Mumford -- Art and Technics (xi)

"Each art has its technical side...what would often be, were it not for the ultimate end of the process, sheer monotony and drudgery. But in the period when handicraft dominated, the artist and the technician arrived, as it were, at a happy compromise... That extra effort, that extra display of love and esthetic skill, tends to act as a preservative of any structure; for, until the symbols themselves become meaningless, men tend to value, and if possible to save from decay and destruction, works of art that bear the human imprint." (49)

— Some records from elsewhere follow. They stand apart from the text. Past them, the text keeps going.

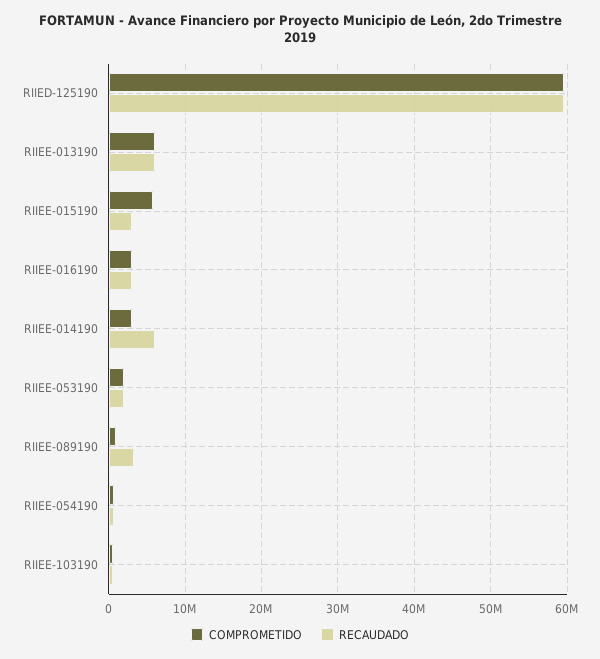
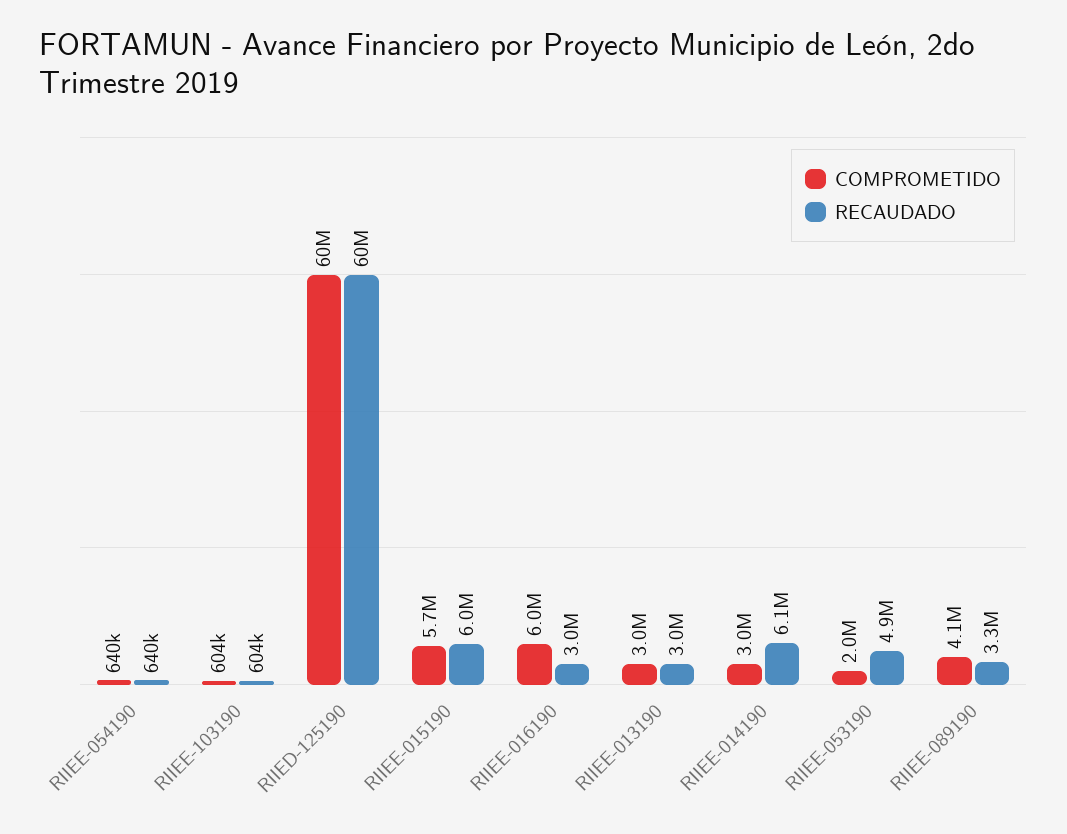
COMPROMETIDO, RIIEE-013190: 6000000 -> 3000000
RECAUDADO, RIIEE-013190: 6000000 -> 3000000
RECAUDADO, RIIEE-015190: 3000000 -> 6000000
COMPROMETIDO, RIIEE-016190: 3000000 -> 6000000
RECAUDADO, RIIEE-053190: 2000000 -> 4900000
COMPROMETIDO, RIIEE-089190: 1000000 -> 4100000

Re: "preservatives," here is a useful, matter-of-fact statement of observations that have been made in increasingly strident terms since Mumford's time. Concretization of Art in discrete material artifacts has some of the same implications as does consciousness of and self-identification with cultures, traditions, races, etc. Perhaps there is even an evolutionary incentive for "the human imprint" to "act as a preservative" of our inanimate artistic creations much as it does regarding our living offspring; but there are, to be sure, mechanisms of devolution here as well. Concretization channels the weight of a whole array of human needs and impulses onto material objects, visual symbols, etc. The cultural-utilitarian halflife of such objects and symbols is usually quite a bit shorter than that which their "preservatives" ultimately enable them to enjoy; and so these works stick around long past their expiration date, long after they have ceased to be "relevant," as the most impatient cultural commentators would have it; this for better or for worse, and indeed often both at once. Artworks start to smell funny long before there is sufficient collective social momentum to toss them, and by the time that momentum coalesces, the discourse has become, as an apt figure of speech would have it, toxic. It turns out that this "happy compromise" plays better in times of scarcity than times of abundance; in the latter condition, more is preserved for longer than anyone can find the wherewithal to make sense of. Hence our world is overpopulated with images and ideas as well as with people.

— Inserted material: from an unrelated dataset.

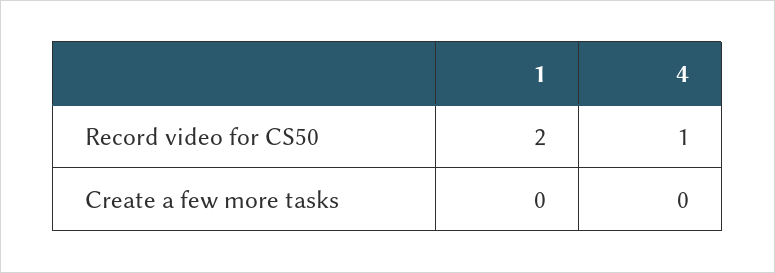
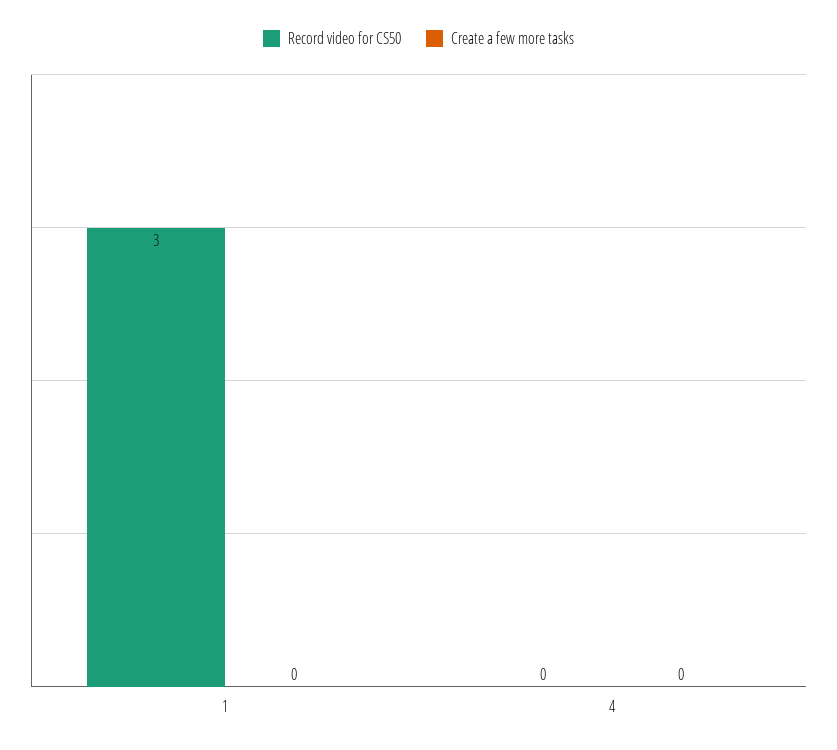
Record video for CS50, 1: 2 -> 3
Record video for CS50, 4: 1 -> 0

Of course so-called relevance is very much in the eye (and the Philosophy/Theory) of the beholder. Often enough the full cultural relevance ledger looks completely irrational and counterproductive to everybody all at once. But the preservative acts upon the artifact regardless, blindly keeping in circulation the unjustly neglected and the justly ridiculed alike. If artists collectively gave as much thought to this general dynamic as they do to warring over the turf it encompasses, there would suddenly be a lot more vacant turf and a lot less fighing over it.